• WORK TASK
Type the entries out again exactly as they read, but leave every picture behind.

=== RECORDS SHOWN ===

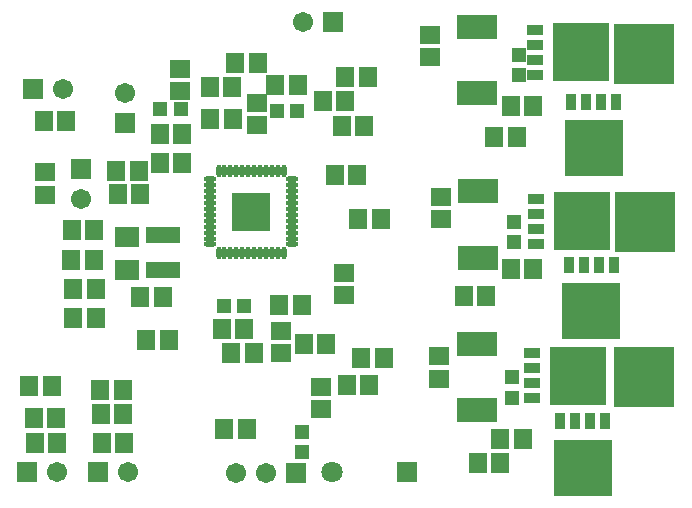
<source format=gts>
G04 DipTrace 3.0.0.1*
G04 stspin32f0.GTS*
%MOIN*%
G04 #@! TF.FileFunction,Soldermask,Top*
G04 #@! TF.Part,Single*
%ADD47R,0.204882X0.204882*%
%ADD49R,0.126142X0.126142*%
%ADD51O,0.019843X0.041496*%
%ADD53O,0.041496X0.019843*%
%ADD55R,0.134016X0.078898*%
%ADD57R,0.047402X0.051339*%
%ADD59R,0.189134X0.193071*%
%ADD61R,0.053307X0.035591*%
%ADD63R,0.193071X0.189134*%
%ADD65R,0.035591X0.053307*%
%ADD67R,0.114331X0.053307*%
%ADD69C,0.067087*%
%ADD71R,0.067087X0.067087*%
%ADD73R,0.078898X0.071024*%
%ADD75R,0.051339X0.047402*%
%ADD77R,0.071024X0.071024*%
%ADD79C,0.071024*%
%ADD81R,0.067087X0.059213*%
%ADD83R,0.059213X0.067087*%
%FSLAX26Y26*%
G04*
G70*
G90*
G75*
G01*
G04 TopMask*
%LPD*%
D83*
X800076Y1511046D3*
X874879D3*
D81*
X1558913Y1170463D3*
Y1095660D3*
D83*
X1606228Y1349971D3*
X1681031D3*
X1527150Y1497001D3*
X1601953D3*
X805025Y1431672D3*
X879828D3*
X1020445Y1536675D3*
X945642D3*
X953972Y1089406D3*
X879169D3*
D81*
X562297Y1430350D3*
Y1505154D3*
D83*
X974037Y946835D3*
X899234D3*
D79*
X1518938Y507500D3*
D77*
X1768938D3*
D83*
X557198Y1675491D3*
X632001D3*
D75*
X1013825Y1715135D3*
X946896D3*
X1402083Y1710168D3*
X1335154D3*
X1159946Y1059147D3*
X1226875D3*
D83*
X1616715Y885728D3*
X1691518D3*
X656265Y1115089D3*
X731068D3*
X585088Y793559D3*
X510285D3*
X820606Y779794D3*
X745803D3*
X1233841Y647992D3*
X1159038D3*
D73*
X836437Y1290646D3*
Y1180409D3*
D83*
X731328Y1020550D3*
X656525D3*
D81*
X1483672Y714945D3*
Y789748D3*
D71*
X682997Y1515739D3*
D69*
Y1415739D3*
D71*
X829660Y1669243D3*
D69*
Y1769243D3*
D71*
X1399776Y502849D3*
D69*
X1299776D3*
X1199776D3*
D71*
X500655Y506615D3*
D69*
X600655D3*
D71*
X739990Y506933D3*
D69*
X839990D3*
D71*
X523060Y1784294D3*
D69*
X623060D3*
D67*
X956366Y1179312D3*
Y1297423D3*
D65*
X2457824Y1197499D3*
X2407824Y1197479D3*
X2357824D3*
X2307824D3*
D63*
X2382824Y1043139D3*
D61*
X2199151Y1416738D3*
X2199171Y1366738D3*
Y1316738D3*
Y1266738D3*
D59*
X2353510Y1341738D3*
D65*
X2466374Y1740559D3*
X2416374Y1740539D3*
X2366374D3*
X2316374D3*
D63*
X2391374Y1586199D3*
D61*
X2194974Y1979454D3*
X2194993Y1929454D3*
Y1879454D3*
Y1829454D3*
D59*
X2349333Y1904454D3*
D65*
X2429848Y675346D3*
X2379848Y675327D3*
X2329848D3*
X2279848D3*
D63*
X2354848Y520987D3*
D61*
X2184009Y901810D3*
X2184029Y851810D3*
Y801810D3*
Y751810D3*
D59*
X2338369Y826810D3*
D83*
X2059386Y1623547D3*
X2134189D3*
X2114352Y1727573D3*
X2189155D3*
X2003875Y534514D3*
X2078678D3*
X2080042Y615339D3*
X2154845D3*
X599916Y684516D3*
X525113D3*
X822789Y698377D3*
X747986D3*
X527320Y601626D3*
X602123D3*
D57*
X2142675Y1896743D3*
Y1829814D3*
D83*
X751713Y603134D3*
X826516D3*
X1958546Y1091919D3*
X2033349D3*
D57*
X1418640Y639932D3*
Y573003D3*
D83*
X1196386Y1868014D3*
X1271189D3*
X1111122Y1790270D3*
X1185925D3*
X2114828Y1183151D3*
X2189631D3*
X1112618Y1682610D3*
X1187421D3*
D57*
X2124106Y1340429D3*
Y1273500D3*
D55*
X2003486Y1770122D3*
Y1990594D3*
D57*
X2118946Y821251D3*
Y754322D3*
D83*
X944650Y1633017D3*
X1019453D3*
D81*
X1013060Y1850465D3*
Y1775661D3*
D55*
X2003969Y1220786D3*
Y1441259D3*
X2002739Y711215D3*
Y931688D3*
D83*
X1562560Y1823451D3*
X1637364D3*
X1487129Y1741180D3*
X1561932D3*
X1551538Y1659079D3*
X1626341D3*
D81*
X1268614Y1737333D3*
Y1662530D3*
D83*
X1404841Y1795594D3*
X1330038D3*
X1424249Y933010D3*
X1499052D3*
X1417962Y1063163D3*
X1343159D3*
D81*
X1347827Y976953D3*
Y902150D3*
D83*
X1226429Y983904D3*
X1151626D3*
X1257882Y902052D3*
X1183079D3*
D81*
X1846790Y1963598D3*
Y1888795D3*
X1883467Y1423427D3*
Y1348623D3*
X1874165Y891568D3*
Y816765D3*
D83*
X1643390Y794566D3*
X1568587D3*
X650810Y1313340D3*
X725613D3*
X724865Y1212772D3*
X650062D3*
D53*
X1113155Y1481224D3*
Y1461539D3*
Y1441854D3*
Y1422169D3*
Y1402484D3*
Y1382799D3*
Y1363114D3*
Y1343429D3*
Y1323744D3*
Y1304059D3*
Y1284374D3*
Y1264689D3*
D51*
X1140714Y1237130D3*
X1160399D3*
X1180084D3*
X1199769D3*
X1219454D3*
X1239139D3*
X1258824D3*
X1278509D3*
X1298194D3*
X1317879D3*
X1337564D3*
X1357249D3*
D53*
X1384808Y1264689D3*
Y1284374D3*
Y1304059D3*
Y1323744D3*
Y1343429D3*
Y1363114D3*
Y1382799D3*
Y1402484D3*
Y1422169D3*
Y1441854D3*
Y1461539D3*
X1384814Y1481224D3*
D51*
X1357249Y1508783D3*
X1337564D3*
X1317879D3*
X1298194D3*
X1278509D3*
X1258824D3*
X1239139D3*
X1219454D3*
X1199769D3*
X1180084D3*
X1160399D3*
X1140714D3*
D49*
X1248984Y1372957D3*
D71*
X1521306Y2006782D3*
D69*
X1421306D3*
D47*
X2559291Y1899825D3*
X2559860Y821419D3*
X2563297Y1340029D3*
M02*

</source>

===

• PROBLEM SOLUTION
<source format=gts>
G04 DipTrace 3.0.0.1*
G04 stspin32f0.GTS*
%MOIN*%
G04 #@! TF.FileFunction,Soldermask,Top*
G04 #@! TF.Part,Single*
%ADD47R,0.204882X0.204882*%
%ADD49R,0.126142X0.126142*%
%ADD51O,0.019843X0.041496*%
%ADD53O,0.041496X0.019843*%
%ADD55R,0.134016X0.078898*%
%ADD57R,0.047402X0.051339*%
%ADD59R,0.189134X0.193071*%
%ADD61R,0.053307X0.035591*%
%ADD63R,0.193071X0.189134*%
%ADD65R,0.035591X0.053307*%
%ADD67R,0.114331X0.053307*%
%ADD69C,0.067087*%
%ADD71R,0.067087X0.067087*%
%ADD73R,0.078898X0.071024*%
%ADD75R,0.051339X0.047402*%
%ADD77R,0.071024X0.071024*%
%ADD79C,0.071024*%
%ADD81R,0.067087X0.059213*%
%ADD83R,0.059213X0.067087*%
%FSLAX26Y26*%
G04*
G70*
G90*
G75*
G01*
G04 TopMask*
%LPD*%
D83*
X800076Y1511046D3*
X874879D3*
D81*
X1558913Y1170463D3*
Y1095660D3*
D83*
X1606228Y1349971D3*
X1681031D3*
X1527150Y1497001D3*
X1601953D3*
X805025Y1431672D3*
X879828D3*
X1020445Y1536675D3*
X945642D3*
X953972Y1089406D3*
X879169D3*
D81*
X562297Y1430350D3*
Y1505154D3*
D83*
X974037Y946835D3*
X899234D3*
D79*
X1518938Y507500D3*
D77*
X1768938D3*
D83*
X557198Y1675491D3*
X632001D3*
D75*
X1013825Y1715135D3*
X946896D3*
X1402083Y1710168D3*
X1335154D3*
X1159946Y1059147D3*
X1226875D3*
D83*
X1616715Y885728D3*
X1691518D3*
X656265Y1115089D3*
X731068D3*
X585088Y793559D3*
X510285D3*
X820606Y779794D3*
X745803D3*
X1233841Y647992D3*
X1159038D3*
D73*
X836437Y1290646D3*
Y1180409D3*
D83*
X731328Y1020550D3*
X656525D3*
D81*
X1483672Y714945D3*
Y789748D3*
D71*
X682997Y1515739D3*
D69*
Y1415739D3*
D71*
X829660Y1669243D3*
D69*
Y1769243D3*
D71*
X1399776Y502849D3*
D69*
X1299776D3*
X1199776D3*
D71*
X500655Y506615D3*
D69*
X600655D3*
D71*
X739990Y506933D3*
D69*
X839990D3*
D71*
X523060Y1784294D3*
D69*
X623060D3*
D67*
X956366Y1179312D3*
Y1297423D3*
D65*
X2457824Y1197499D3*
X2407824Y1197479D3*
X2357824D3*
X2307824D3*
D63*
X2382824Y1043139D3*
D61*
X2199151Y1416738D3*
X2199171Y1366738D3*
Y1316738D3*
Y1266738D3*
D59*
X2353510Y1341738D3*
D65*
X2466374Y1740559D3*
X2416374Y1740539D3*
X2366374D3*
X2316374D3*
D63*
X2391374Y1586199D3*
D61*
X2194974Y1979454D3*
X2194993Y1929454D3*
Y1879454D3*
Y1829454D3*
D59*
X2349333Y1904454D3*
D65*
X2429848Y675346D3*
X2379848Y675327D3*
X2329848D3*
X2279848D3*
D63*
X2354848Y520987D3*
D61*
X2184009Y901810D3*
X2184029Y851810D3*
Y801810D3*
Y751810D3*
D59*
X2338369Y826810D3*
D83*
X2059386Y1623547D3*
X2134189D3*
X2114352Y1727573D3*
X2189155D3*
X2003875Y534514D3*
X2078678D3*
X2080042Y615339D3*
X2154845D3*
X599916Y684516D3*
X525113D3*
X822789Y698377D3*
X747986D3*
X527320Y601626D3*
X602123D3*
D57*
X2142675Y1896743D3*
Y1829814D3*
D83*
X751713Y603134D3*
X826516D3*
X1958546Y1091919D3*
X2033349D3*
D57*
X1418640Y639932D3*
Y573003D3*
D83*
X1196386Y1868014D3*
X1271189D3*
X1111122Y1790270D3*
X1185925D3*
X2114828Y1183151D3*
X2189631D3*
X1112618Y1682610D3*
X1187421D3*
D57*
X2124106Y1340429D3*
Y1273500D3*
D55*
X2003486Y1770122D3*
Y1990594D3*
D57*
X2118946Y821251D3*
Y754322D3*
D83*
X944650Y1633017D3*
X1019453D3*
D81*
X1013060Y1850465D3*
Y1775661D3*
D55*
X2003969Y1220786D3*
Y1441259D3*
X2002739Y711215D3*
Y931688D3*
D83*
X1562560Y1823451D3*
X1637364D3*
X1487129Y1741180D3*
X1561932D3*
X1551538Y1659079D3*
X1626341D3*
D81*
X1268614Y1737333D3*
Y1662530D3*
D83*
X1404841Y1795594D3*
X1330038D3*
X1424249Y933010D3*
X1499052D3*
X1417962Y1063163D3*
X1343159D3*
D81*
X1347827Y976953D3*
Y902150D3*
D83*
X1226429Y983904D3*
X1151626D3*
X1257882Y902052D3*
X1183079D3*
D81*
X1846790Y1963598D3*
Y1888795D3*
X1883467Y1423427D3*
Y1348623D3*
X1874165Y891568D3*
Y816765D3*
D83*
X1643390Y794566D3*
X1568587D3*
X650810Y1313340D3*
X725613D3*
X724865Y1212772D3*
X650062D3*
D53*
X1113155Y1481224D3*
Y1461539D3*
Y1441854D3*
Y1422169D3*
Y1402484D3*
Y1382799D3*
Y1363114D3*
Y1343429D3*
Y1323744D3*
Y1304059D3*
Y1284374D3*
Y1264689D3*
D51*
X1140714Y1237130D3*
X1160399D3*
X1180084D3*
X1199769D3*
X1219454D3*
X1239139D3*
X1258824D3*
X1278509D3*
X1298194D3*
X1317879D3*
X1337564D3*
X1357249D3*
D53*
X1384808Y1264689D3*
Y1284374D3*
Y1304059D3*
Y1323744D3*
Y1343429D3*
Y1363114D3*
Y1382799D3*
Y1402484D3*
Y1422169D3*
Y1441854D3*
Y1461539D3*
X1384814Y1481224D3*
D51*
X1357249Y1508783D3*
X1337564D3*
X1317879D3*
X1298194D3*
X1278509D3*
X1258824D3*
X1239139D3*
X1219454D3*
X1199769D3*
X1180084D3*
X1160399D3*
X1140714D3*
D49*
X1248984Y1372957D3*
D71*
X1521306Y2006782D3*
D69*
X1421306D3*
D47*
X2559291Y1899825D3*
X2559860Y821419D3*
X2563297Y1340029D3*
M02*

</source>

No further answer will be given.